So Merge Join may access the same rows produced by the inner child node (Materialize in our case) multiple times if restore inner position to mark happens. In our query, the outer set of rows a is (0), (0), (0), (0), (0), and the inner set of rows b is (0), (0). According to the algorithm described above, restore inner position to mark must be happening 4 times, resulting in accessing the materialized (inner) set of rows 5 times. Are you also experiencing Nested Loop déjà vu at this point? Only in this case the loops value is 1.

Accessing 5 times each of the 2 inner set rows gives 10 accesses in total, and yet the Materialize node reports 6 rows. My understanding is that after advance outer position but before restore inner position to mark the last row from the inner set is still available to the Merge Join node without the need to access it again from the inner set, and so it is used right away. With this in mind, joining each of the outer rows, but the first one, results in accessing 2 - 1 = 1 rows instead of 2 rows from the inner set (joining the first outer row still has to access all 2 inner rows), giving 1 outer row * 2 inner rows + (5 - 1) outer rows * (2 - 1) inner rows = 6 rows returned/emitted (as it is worded by the PostgreSQL docs) by the Materialize node.

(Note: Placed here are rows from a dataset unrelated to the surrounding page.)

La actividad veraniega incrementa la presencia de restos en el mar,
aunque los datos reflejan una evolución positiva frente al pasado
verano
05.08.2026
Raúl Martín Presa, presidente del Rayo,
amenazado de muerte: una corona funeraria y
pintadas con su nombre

Interestingly, the same does not seem to happen for the Hash node which has a Hash Join node as its parent:

# explain analyze
# select *
# from
#   (values (0), (0), (0), (0), (0)) as a (v)
#   inner join
#   (values (0), (0)) as b (v)
#   on a.v = b.v;
                                                     QUERY PLAN
---------------------------------------------------------------------------------------------------------------------
Hash Join  (cost=0.05..0.15 rows=2 width=8) (actual time=0.016..0.024 rows=10 loops=1)
   Hash Cond: ("*VALUES*".column1 = "*VALUES*_1".column1)
   ->  Values Scan on "*VALUES*"  (cost=0.00..0.06 rows=5 width=4) (actual time=0.001..0.005 rows=5 loops=1)
   ->  Hash  (cost=0.03..0.03 rows=2 width=4) (actual time=0.006..0.007 rows=2 loops=1)
         Buckets: 1024  Batches: 1  Memory Usage: 9kB
         ->  Values Scan on "*VALUES*_1"  (cost=0.00..0.03 rows=2 width=4) (actual time=0.001..0.002 rows=2 loops=1)
Planning time: 0.123 ms
Execution time: 0.060 ms
(8 rows)

Maybe this is because the hash table is accessed only once per each key, and the number of rows returned/emitted per key is considered to be equal to the number of rows stored by the Hash node for the key, or maybe this is because the constructed hash table is not actually treated as a node:

//nodeHash.c
//https://github.com/postgres/postgres/blob/7559d8ebfa11d98728e816f6b655582ce41150f3/src/backend/executor/nodeHash.c

/*
 * We do not return the hash table directly because it's not a subtype of
 * Node, and so would violate the MultiExecProcNode API.  Instead, our
 * parent Hashjoin node is expected to know how to fish it out of our node
 * state.  Ugly but not really worth cleaning up, since Hashjoin knows
 * quite a bit more about Hash besides that.
 */